I grew up in a town called Northampton. The scene was kind of there, Vibes lived there, Dougal, DJ Breeze was from there, Matt Lambert from Sidewinder lives there. When I started going out with Dougal just to see the gigs, the main hubs then were Birmingham and Bristol. The main ones would be like your West Fest, which is always on Halloween. Its kind of like a massive horse barn and stables in the middle of the summer-set countryside, which is kind of weird. New Years Eve is always a good one as well, again the hotspots Birmingham and places like that.
Could you tell me a little bit about the TWR label?

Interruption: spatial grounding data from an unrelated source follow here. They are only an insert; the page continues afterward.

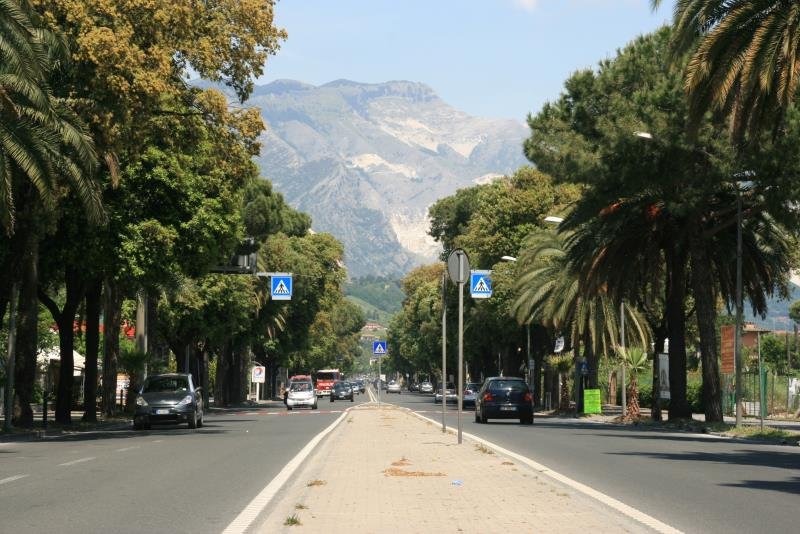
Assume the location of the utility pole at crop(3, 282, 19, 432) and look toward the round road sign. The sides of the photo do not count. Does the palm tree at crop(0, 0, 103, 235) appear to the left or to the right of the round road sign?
right

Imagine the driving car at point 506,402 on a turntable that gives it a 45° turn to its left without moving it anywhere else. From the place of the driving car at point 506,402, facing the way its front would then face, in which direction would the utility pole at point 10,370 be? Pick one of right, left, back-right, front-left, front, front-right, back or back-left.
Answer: left

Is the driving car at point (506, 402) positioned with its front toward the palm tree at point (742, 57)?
no

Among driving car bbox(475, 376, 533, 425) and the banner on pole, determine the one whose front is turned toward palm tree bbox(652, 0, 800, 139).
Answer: the banner on pole

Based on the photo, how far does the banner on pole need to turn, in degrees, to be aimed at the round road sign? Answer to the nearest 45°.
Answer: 0° — it already faces it

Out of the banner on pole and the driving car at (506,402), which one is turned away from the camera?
the driving car

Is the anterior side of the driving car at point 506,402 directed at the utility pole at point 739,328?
no

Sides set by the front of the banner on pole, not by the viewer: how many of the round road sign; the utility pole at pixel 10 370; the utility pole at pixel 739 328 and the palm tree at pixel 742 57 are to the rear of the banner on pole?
0

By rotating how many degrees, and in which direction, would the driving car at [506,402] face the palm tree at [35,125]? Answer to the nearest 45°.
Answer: approximately 135° to its left

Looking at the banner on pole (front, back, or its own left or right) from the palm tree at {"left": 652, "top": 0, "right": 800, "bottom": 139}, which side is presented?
front

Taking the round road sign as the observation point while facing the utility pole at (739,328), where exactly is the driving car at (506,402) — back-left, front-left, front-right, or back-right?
front-left

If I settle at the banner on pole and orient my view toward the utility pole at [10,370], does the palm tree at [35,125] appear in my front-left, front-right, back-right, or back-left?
front-left

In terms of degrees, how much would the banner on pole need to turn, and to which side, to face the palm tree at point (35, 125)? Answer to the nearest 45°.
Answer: approximately 45° to its right

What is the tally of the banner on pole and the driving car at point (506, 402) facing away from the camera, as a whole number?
1

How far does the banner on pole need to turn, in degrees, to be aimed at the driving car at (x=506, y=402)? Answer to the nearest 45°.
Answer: approximately 45° to its right

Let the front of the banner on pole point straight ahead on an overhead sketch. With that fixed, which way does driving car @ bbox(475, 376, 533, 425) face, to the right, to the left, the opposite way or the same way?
the opposite way

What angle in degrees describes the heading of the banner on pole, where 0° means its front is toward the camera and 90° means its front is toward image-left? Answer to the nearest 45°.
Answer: approximately 0°

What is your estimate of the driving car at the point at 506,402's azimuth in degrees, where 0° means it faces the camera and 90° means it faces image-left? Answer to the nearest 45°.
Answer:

Together We Rise, Yea well basically, me Darren Styles, Dougal, Breeze, Recon, and MC Whizzkid — we’ve always kind of been this tightknit group. We shared the same vision of the music, the same production values and we kind of came together and said “What if we started this brand? What if we started putting on our own events?” We looked more towards what the US was doing — their visuals, and more importantly, the sound systems. So many of the raves here, and I’ll get a lot of slack for saying this, sometimes we feel like they’re not even trying. You’ll have a studio monitor and your DJ monitor and a couple of speakers with no bass. An MC eight times louder than the music. So we thought why don’t we come together and we’ll put this event on and we’ll make sure the line up is good and the speakers are good and we’ll mix it up. From there came the label. I always try to promote as best I can as a one-man army and get the music out. More than anything it’s just fun, and its good to be doing stuff, as cheesy as it sounds, with a group of friends rather than working for another label or trying to be super professional and serious all the time. Once again that’s not what this music is about.

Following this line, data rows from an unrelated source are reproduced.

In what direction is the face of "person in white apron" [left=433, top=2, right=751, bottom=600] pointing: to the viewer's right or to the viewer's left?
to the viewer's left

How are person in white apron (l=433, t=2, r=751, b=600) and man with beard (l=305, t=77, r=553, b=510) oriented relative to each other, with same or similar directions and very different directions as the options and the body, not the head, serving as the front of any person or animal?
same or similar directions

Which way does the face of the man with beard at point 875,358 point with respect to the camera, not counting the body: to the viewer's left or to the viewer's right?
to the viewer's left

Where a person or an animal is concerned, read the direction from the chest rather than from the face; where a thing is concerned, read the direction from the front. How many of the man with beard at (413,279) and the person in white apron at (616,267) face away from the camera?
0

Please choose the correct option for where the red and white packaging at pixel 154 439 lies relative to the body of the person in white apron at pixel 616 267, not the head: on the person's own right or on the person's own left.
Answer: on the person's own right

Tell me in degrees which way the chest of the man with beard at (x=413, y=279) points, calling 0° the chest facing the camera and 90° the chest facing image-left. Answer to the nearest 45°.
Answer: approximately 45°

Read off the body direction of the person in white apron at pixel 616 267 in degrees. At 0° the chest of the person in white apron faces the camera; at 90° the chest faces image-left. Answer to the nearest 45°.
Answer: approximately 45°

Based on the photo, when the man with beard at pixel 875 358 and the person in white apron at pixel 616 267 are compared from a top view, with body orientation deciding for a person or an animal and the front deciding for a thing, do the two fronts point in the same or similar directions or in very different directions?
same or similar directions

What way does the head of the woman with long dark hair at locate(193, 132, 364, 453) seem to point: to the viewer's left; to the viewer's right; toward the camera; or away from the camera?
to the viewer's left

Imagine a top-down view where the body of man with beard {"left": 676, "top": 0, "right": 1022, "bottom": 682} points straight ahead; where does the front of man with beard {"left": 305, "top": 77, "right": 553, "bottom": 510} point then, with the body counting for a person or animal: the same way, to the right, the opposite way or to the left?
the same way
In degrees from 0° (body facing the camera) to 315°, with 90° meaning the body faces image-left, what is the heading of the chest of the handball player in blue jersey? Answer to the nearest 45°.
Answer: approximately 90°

What would you say is one of the most quintessential Hardcore releases?
I think the one that gave our music the major boost years ago would be “Save Me” by Darren Styles. It’s a perfect mixture of a rave beat and the kind of vocal that really sticks. It’s got the right kind of emotion and it’s not too cheesy.
As far as modern goes I put out a mixtape earlier this year, which you can get at djgammer.com, and Darren Styles put out a free mix as well. Those are great examples of what’s current in our music right now. My mix is called “Having a Go” and Darren’s is “Darren Styles 2014 Mix”.
Okay, On my way! Thanks so much man!
Thank you! Hope the answers are usable and not too babble-y.